Reining in the 'Wisconsin power grab': This judge just blocked the GOP's shady plot to nullify Democrats' big win
The Wisconsin GOP's underhanded plan to wrest power away from the newly-elected Democratic governor was just dealt a jolting blow.
On Thursday, a judge in Dane County temporarily blocked a package of laws that were passed in a hastily-convened lame-duck session by the Republican-controlled Wisconsin General Assembly weeks after Republican Gov. Scott Walker was unseated by Democratic challenger Tony Evers.
"Failure by this Court to enjoin the execution of void laws cannot be seen as anything other than irreparable harm to a constitutional democracy such as ours," wrote Judge Richard Niess, finding that Wisconsin House Speaker Robin Vos and Senate Majority Leader Scott Fitzgerald lacked the authority to call a special session without approval from the governor.
The lawsuit was filed by a coalition of left-leaning groups in January to challenge the lame-duck laws, which have been colloquially called the "Wisconsin power grab."

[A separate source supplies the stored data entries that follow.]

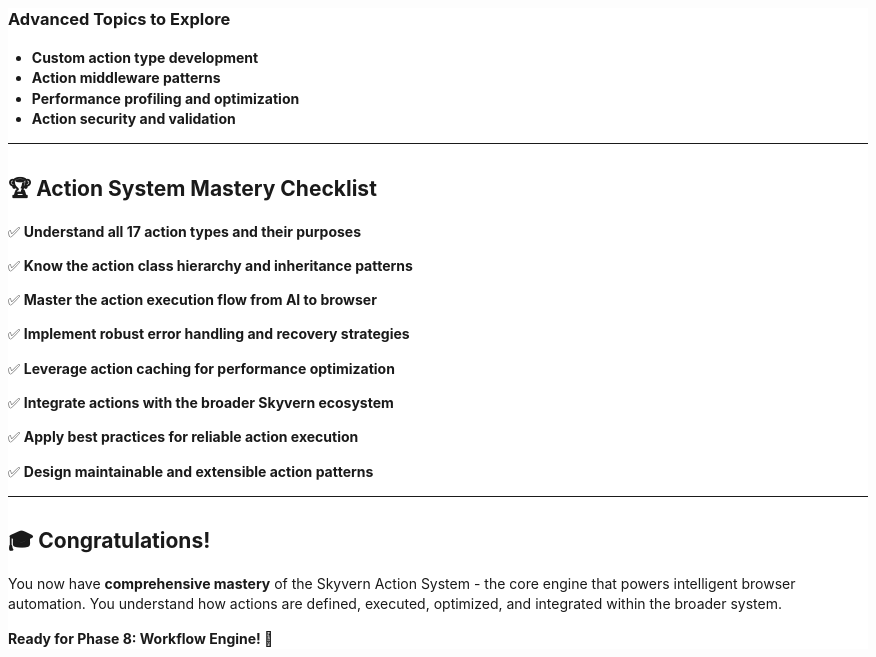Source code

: ### **Advanced Topics to Explore**
- **Custom action type development**
- **Action middleware patterns**
- **Performance profiling and optimization**
- **Action security and validation**

---

## 🏆 Action System Mastery Checklist

✅ **Understand all 17 action types and their purposes**

✅ **Know the action class hierarchy and inheritance patterns**

✅ **Master the action execution flow from AI to browser**

✅ **Implement robust error handling and recovery strategies**

✅ **Leverage action caching for performance optimization**

✅ **Integrate actions with the broader Skyvern ecosystem**

✅ **Apply best practices for reliable action execution**

✅ **Design maintainable and extensible action patterns**

---

## 🎓 Congratulations!

You now have **comprehensive mastery** of the Skyvern Action System - the core engine that powers intelligent browser automation. You understand how actions are defined, executed, optimized, and integrated within the broader system.

**Ready for Phase 8: Workflow Engine! 🚀**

The package of laws bar Evers from canceling lawsuits brought by the state without approval from the legislature — a change intended to prevent him and Democratic Attorney General Josh Kaul from removing Wisconsin from the Texas-led lawsuit trying to eliminate the Affordable Care Act, which was a substantial campaign promise for both of them. The laws also require legislative approval for settling state lawsuit, require settlement revenue to go to the state's general fund instead of the Attorney General's office, and let the legislature appoint their own attorneys in certain cases, end-running the Attorney General entirely.
Another provision of the lame-duck laws would drastically reduce the number of early voting days in Wisconsin. That provision was already struck down by a federal judge.
Vos and Fitzgerald have vowed to appeal the ruling, blasting it as "March Madness" and a "partisan ruling." But Evers has wasted no time since the ruling was handed down, immediately instructing Kaul to pull Wisconsin out of the ACA lawsuit.
The ruling is likely also to raise the stakes on Wisconsin's upcoming Supreme Court election, which takes place on April 2, where Democratic-affiliated Wisconsin Court of Appeals Chief Judge Lisa Neubauer faces Republican-affiliated Appeals Judge Brian Hagedorn. The contest has become increasingly charged, with Hagedorn taking heat for his past writings comparing same-sex relations to bestiality and his speeches to the far-right antigay hate group Alliance Defending Freedom.
If Neubauer wins, the court will remain with three liberal justices and four conservative ones — giving Democrats an opening to flip the court next year when Walker appointee Daniel Kelly stands for a full election. If Hagedorn takes the seat, the conservative majority on the court will become five to two, and the heavily-gerrymandered General Assembly is unlikely to see judicial accountability as happened today.